Immunoregulatory/immune escape mechanisms associated with CSCs

Resistance of cancer cells to CTL-mediated immunotherapyResistance to targeted anti-cancer therapeutics. Benjamin Bonavida, Salem Chouaib (Eds). Springer International Publishing Switzerland (2015)

CSCs not only represent poor target cells for anti-tumor immune responses but they also display immune-regulatory properties. This indication originates from a variety of reports showing that these cells can secrete cytokines and soluble suppressive factors, such as Galectin-3, TGFβ, IL-10, IL-13, PGE2, PD-1, B7-H1, B7-H3, B7-H4, and GDF-15 [122, 157–161] (Table 1.2 and Fig. 1.2). The immunosuppressive activity of cancer initiating cells has been recently described both in GBM and melanoma, showing that CSC-like cells can inhibit T cell activation and proliferation by the induction of Tregs [122, 158, 159]. Furthermore, B7-H1, B7-H4, PD-1 and PD-L1 can be detected on CSCs from both GBM and CRC; these molecules inhibit T cell activation and proliferation following their encountering with CSCs, with implication for cell-mediated immunesurveillance of tumors (Table 1.2 and Fig. 1.2) [121, 123].

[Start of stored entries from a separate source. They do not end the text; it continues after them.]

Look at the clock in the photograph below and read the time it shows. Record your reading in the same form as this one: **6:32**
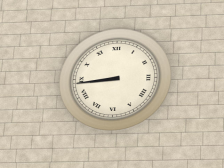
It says **8:44**
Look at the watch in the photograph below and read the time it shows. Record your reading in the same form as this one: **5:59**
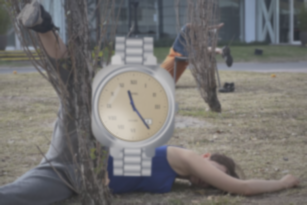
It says **11:24**
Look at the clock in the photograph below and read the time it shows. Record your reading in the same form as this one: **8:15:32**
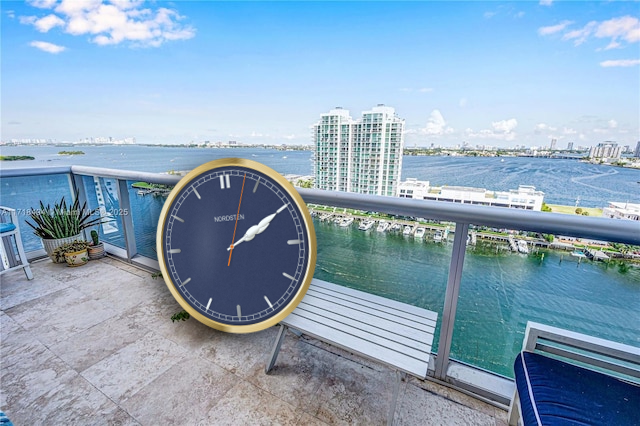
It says **2:10:03**
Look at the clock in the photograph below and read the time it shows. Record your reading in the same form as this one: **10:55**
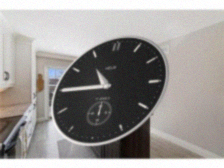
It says **10:45**
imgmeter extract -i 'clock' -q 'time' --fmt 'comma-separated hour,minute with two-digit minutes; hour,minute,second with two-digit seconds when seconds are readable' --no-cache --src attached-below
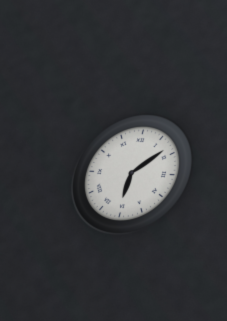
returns 6,08
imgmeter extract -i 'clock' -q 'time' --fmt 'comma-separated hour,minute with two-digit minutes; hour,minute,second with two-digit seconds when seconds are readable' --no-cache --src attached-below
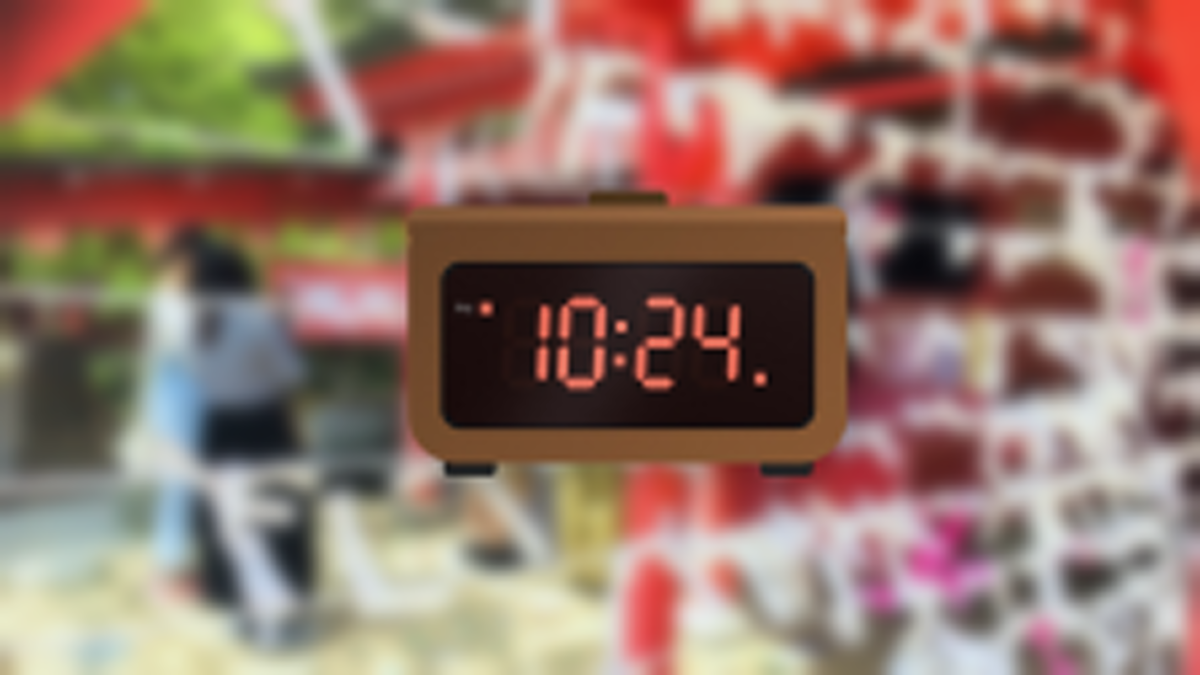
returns 10,24
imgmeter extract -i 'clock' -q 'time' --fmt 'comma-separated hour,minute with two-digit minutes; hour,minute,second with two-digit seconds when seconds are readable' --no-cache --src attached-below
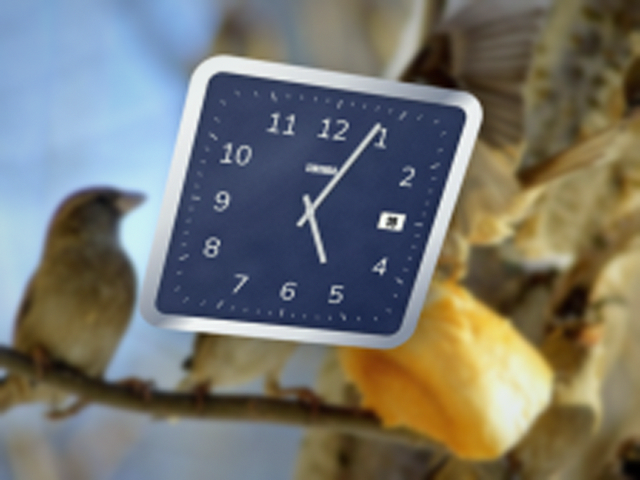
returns 5,04
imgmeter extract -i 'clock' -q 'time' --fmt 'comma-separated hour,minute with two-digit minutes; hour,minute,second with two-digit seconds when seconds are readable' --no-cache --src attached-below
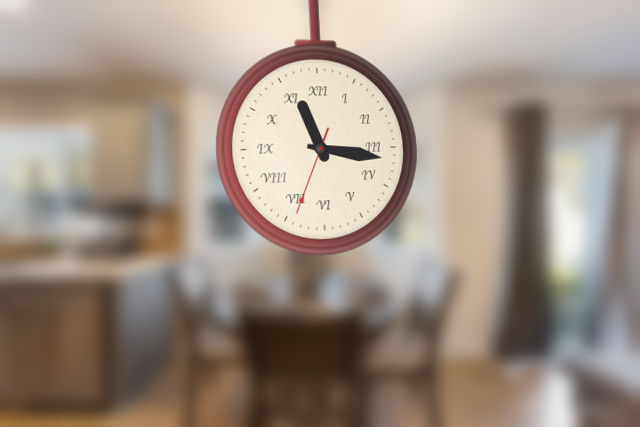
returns 11,16,34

Table 1.2. Immunomodulatory molecules associated with CSCs

Resistance of Cancer Cells to CTL-Mediated Immunotherapy-Springer International Publishing (2015) T 1.2

Of note, the expression of B7 family members in brain tumor cells, including CSCs, has been related with their immunoresistance to T cell-mediated responses [157, 162]. CRC-CSCs express and secrete IL-4, with higher levels as compared with the autologous non-CSC tumor counterpart, which function is determinant for drug and apoptosis resistance and for the immune evasion of these cells [123, 163]. The membrane-associated IL-4 on CSCs predominantly exerts, by cell-to-cell contact, inhibition of T cell proliferation and of their anti-tumor activity (Table 1.2 and Fig. 1.2) [123]. Furthermore, the neutralization of this cytokine, by specific monoclonal antibodies, can restore T cell proliferation and anti-tumor activity [123]. In this model, soluble IL-4, though released by CRC-CSCs, leads only to partial in vitro inhibition of T cell reactivity [123]. Therefore, the blocking of IL-4 on CSCs can overcome at least one of the negative immunomodulatory activities of these cells and can rescue the activation and proliferation of both T and NK cells [123, 149]. These observations are in line with the demonstration that IL-4 signaling is a relevant key regulator for epithelial tumor behavior and lack of responsiveness to standard therapies [163, 164].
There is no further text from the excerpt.